The development of local control through Virginia’s Anglican vestries traced back to a combination of seventeenth-century Puritan influence and eighteenth-century emphasis on decision making by the laity, not by London episcopal authorities.
26
Until the 1740s and 1750s, Virginia had few dissenters, and local elites routinely governed church affairs. No SPG influence came into Virginia. Indeed, in 1771 the House of Burgesses voted overwhelmingly to commend two local ministers “for the wise and well-timed Opposition they have made to the pernicious Project of a few mistaken Clergymen, for introducing an American Bishop; a Measure by which Disturbance, great Anxiety and Apprehension would certainly take place among his Majesty’s faithful American people.”
27
“In no other colony were the parsons so active and united behind the Patriots’ crusade,” said historian Bonomi. “In 20 of 60 counties in the colony, the minister of the parish or some resident minister of the church was elected by the people as a member of the County Committee for Safety…After the war began, all but one of the 14 army chaplains were ministers of the Anglican church.”
28

In South Carolina, on top of vestry control, ministers’ salaries were paid by colonial authorities and parishes had become key units of local government. From the start, dissenters had been much more numerous than in Virginia and “were frequently elected [Anglican] vestrymen and churchwardens.” A candid South Carolina Anglican minister wrote in 1720 that his parishioners were “Latitudinarian in Protestantism…and do not imagine much real difference in Principle ’twixt Churchmen and Dissenters of all
Denominations.”
29
Four decades later another Anglican minister famously commented that it would be positively unsafe for a bishop to set foot in Charleston.
30

In locally dominated churches, where theology was usually relaxed and low church, sentiment in 1775 was by and large pro-Patriot. The Virginia and South Carolina ratios were lopsided. According to Bonomi, “South Carolina was distinguished for the number of ardent patriots among its Anglican clergy, three-quarters of whom supported the Revolution. A similar proportion of the Anglican rectors resident in Virginia in 1776 favored the American cause.”

YOUR INSTRUCTIONS => Revise the text on Anglican vestries in Virginia and South Carolina, starting at "The development of" and ending after "London episcopal authorities.", with "laity" changed to "parishioners".

ENTRIES PROVIDED =>
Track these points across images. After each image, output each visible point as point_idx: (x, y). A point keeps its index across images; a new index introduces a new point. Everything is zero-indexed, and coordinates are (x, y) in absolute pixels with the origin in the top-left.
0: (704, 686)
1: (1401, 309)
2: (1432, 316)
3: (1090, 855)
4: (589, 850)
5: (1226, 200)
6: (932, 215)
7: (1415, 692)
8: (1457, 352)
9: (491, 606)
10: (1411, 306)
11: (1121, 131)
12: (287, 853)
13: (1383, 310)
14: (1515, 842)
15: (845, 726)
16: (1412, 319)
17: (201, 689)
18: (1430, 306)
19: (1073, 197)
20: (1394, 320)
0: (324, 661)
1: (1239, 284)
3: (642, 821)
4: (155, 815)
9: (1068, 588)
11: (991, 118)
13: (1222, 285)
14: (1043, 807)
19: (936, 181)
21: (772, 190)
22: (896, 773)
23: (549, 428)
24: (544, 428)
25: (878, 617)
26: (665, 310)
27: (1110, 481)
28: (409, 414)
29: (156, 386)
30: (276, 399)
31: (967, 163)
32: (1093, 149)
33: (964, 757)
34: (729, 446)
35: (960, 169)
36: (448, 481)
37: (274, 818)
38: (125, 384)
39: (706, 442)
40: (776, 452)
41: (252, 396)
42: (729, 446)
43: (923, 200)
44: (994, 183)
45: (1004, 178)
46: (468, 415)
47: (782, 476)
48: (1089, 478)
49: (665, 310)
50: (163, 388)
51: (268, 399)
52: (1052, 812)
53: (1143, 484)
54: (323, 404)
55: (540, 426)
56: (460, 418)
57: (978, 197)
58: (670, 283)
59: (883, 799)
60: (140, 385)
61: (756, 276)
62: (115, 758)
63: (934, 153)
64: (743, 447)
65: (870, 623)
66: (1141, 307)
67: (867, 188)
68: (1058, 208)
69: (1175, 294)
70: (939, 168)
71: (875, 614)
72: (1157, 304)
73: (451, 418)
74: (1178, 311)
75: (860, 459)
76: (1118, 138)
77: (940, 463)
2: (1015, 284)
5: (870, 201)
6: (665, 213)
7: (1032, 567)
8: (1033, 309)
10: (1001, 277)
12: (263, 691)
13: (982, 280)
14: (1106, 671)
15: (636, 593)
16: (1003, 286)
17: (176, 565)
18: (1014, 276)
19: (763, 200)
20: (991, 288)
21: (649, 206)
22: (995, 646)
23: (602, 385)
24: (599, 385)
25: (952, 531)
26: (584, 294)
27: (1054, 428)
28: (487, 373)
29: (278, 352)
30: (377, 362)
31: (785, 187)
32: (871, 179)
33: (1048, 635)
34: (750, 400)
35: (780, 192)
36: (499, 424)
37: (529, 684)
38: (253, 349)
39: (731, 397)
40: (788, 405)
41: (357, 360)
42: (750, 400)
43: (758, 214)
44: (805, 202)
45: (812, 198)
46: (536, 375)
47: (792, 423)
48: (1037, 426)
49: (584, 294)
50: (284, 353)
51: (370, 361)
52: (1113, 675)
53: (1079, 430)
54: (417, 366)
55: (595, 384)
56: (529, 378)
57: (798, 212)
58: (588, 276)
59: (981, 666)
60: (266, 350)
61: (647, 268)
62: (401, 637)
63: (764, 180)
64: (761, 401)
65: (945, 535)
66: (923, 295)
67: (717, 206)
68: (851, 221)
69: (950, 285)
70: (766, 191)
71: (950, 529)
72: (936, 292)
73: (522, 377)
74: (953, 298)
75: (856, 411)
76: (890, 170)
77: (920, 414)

RESPONSE BELOW =>
The development of local control through Virginia’s Anglican vestries traced back to a combination of seventeenth-century Puritan influence and eighteenth-century emphasis on decision making by the parishioners, not by London episcopal authorities.